地形分類,岩相・岩質から, 37噴出物に区分,下記の7グループ(以下,Gと略す)にまとめた.テフラ層序と岩石放射年代から,東中腹部第1・箕輪山Gが25-20万年前(3-1期),山頂部Gの活動が12万年前(3-2期)に対比, 10∼3万年前頃に沼の平南縁・北縁部Gが形成された(3-3期)と解される.東中腹部第2Gは3-1期後期以降,沼尻Gは3-2期頃の活動開始が推定される.
噴出時期と組成特性から,以下のように4分できる.
3-1期a:東中腹部第1・第2Gは,FeO*/MgO=2.2∼2.7,TiO2,FeO*,P2O5に富み,MgO,K2Oに乏しい. Rb, Ba, Zrに乏しくYに富み,低SiO2域でSc, V, Co量が高い.Rb/Ba,Nb/Zr,Rb/Zrは各々約0.12, 0.04, 0.25∼0.3を示す.
3-1期b:箕輪山Gは,FeO*/MgO= 2.0∼2.5,Al2O3に富み,CaO,K2Oに乏しい. Sr, Nb, Sc, Vで独自の傾向を示す一方,液相濃集元素比は3-1期aと類似する.
3-2期:山頂部Gは組成が分散し,明確な傾向を示さない.これは安達太良第2降下火砕物中の,3種本質物質共存が象徴的である.
3-3期:沼の平南縁部・北縁部Gは,3-1期aGと対照的にFeO*/MgO=1.6-2.3, TiO2,FeO*,P2O5 に乏しく,MgO,CaO,K2O に富む. Rb, Ba, Zr, Y に富み,Nbに乏しい. Rb/Ba,Rb/Zr ,Nb/Zr も各々約0.14,0.35, 0.035と異なる.沼尻Gの組成も概ねこれと重なる.
3-1期aと,3-3期との組成差が,供給系の時間変遷の反映とすれば,3-2期の分散は,転換期でのマグマ系混在を表す可能性がある.そこで,安達太良第2降下火砕物の組成を,層序と併せ検討した. 本質物質は,軽石と下位スコリア(1)と上位スコリア(2;溶岩餅・火山弾を含む)に3分でき,3者間の組成上の食い違いは,いずれの組成変化過程にからも互いを導けず,噴火直前まで3者が孤立したことになる.層序との相関からは,噴火の途中で,MgO, TiO2の乏しい安山岩マグマ(スコリア1)から,苦鉄質安山岩マグマ(スコリア2)へ置換したことが判る.

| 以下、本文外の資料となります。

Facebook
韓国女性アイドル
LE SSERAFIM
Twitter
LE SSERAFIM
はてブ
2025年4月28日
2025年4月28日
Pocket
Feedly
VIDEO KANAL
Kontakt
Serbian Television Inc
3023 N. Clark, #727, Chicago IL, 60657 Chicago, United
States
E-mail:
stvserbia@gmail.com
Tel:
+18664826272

スコリア1の主化学組成は,東中腹部1Gの最未分化組成に,スコリア2のそれは,沼の平南縁部Gの変化傾向未分化側延長上に各々対応する.この対応関係は,両G間で差のあるNb, Ni, Cr, V, Sc,やRb/Ba, Rb/Zrでも成立する.よって,12万年前の大噴火時に,苦鉄質マグマ供給系の転換が推定される.25_から_20万年前,マグマ系1(3-1期a+スコリア1)が形成された.およびマグマ系2(3-1期b)が独立して形成された.約8万年の噴火休止中,前者には未分化なマグマが残存したが,後者は噴出能力を失った.

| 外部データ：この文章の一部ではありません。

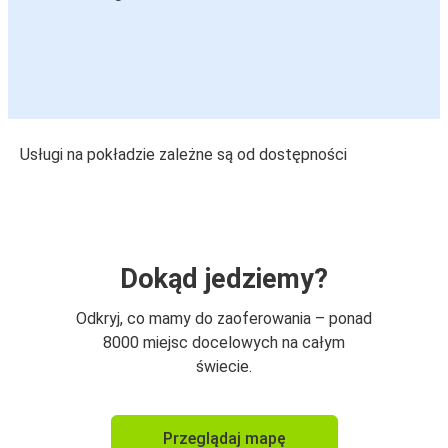
Usługi na pokładzie zależne są od dostępności
Dokąd jedziemy?
Odkryj, co mamy do zaoferowania – ponad
8000 miejsc docelowych na całym
świecie.
Przeglądaj mapę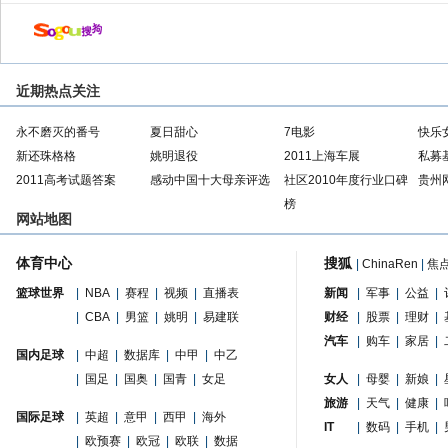
近期热点关注
永不磨灭的番号
夏日甜心
7电影
快乐
新还珠格格
姚明退役
2011上海车展
私募
2011高考试题答案
感动中国十大母亲评选
社区2010年度行业口碑
贵州
榜
网站地图
体育中心
搜狐
|
ChinaRen
|
焦
篮球世界
|
NBA
|
赛程
|
视频
|
直播表
新闻
|
军事
|
公益
|
|
CBA
|
男篮
|
姚明
|
易建联
财经
|
股票
|
理财
|
汽车
|
购车
|
家居
|
国内足球
|
中超
|
数据库
|
中甲
|
中乙
|
国足
|
国奥
|
国青
|
女足
女人
|
母婴
|
新娘
|
旅游
|
天气
|
健康
|
国际足球
|
英超
|
意甲
|
西甲
|
海外
IT
|
数码
|
手机
|
|
欧预赛
|
欧冠
|
欧联
|
数据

12万年前頃,残存マグマ系1下部に,マグマ系3(3-3期)が付加する.熱供給により珪長質マグマが発泡して噴火し,マグマ系1も噴出する.引き続き,マグマ系3上部も残存珪長質マグマと爆発的に噴火,次第に静穏な噴火へと推移した.こうして溜まり内の苦鉄質マグマはマグマ系3へ置き換わり,約10万年以新の活動に引き継がれた.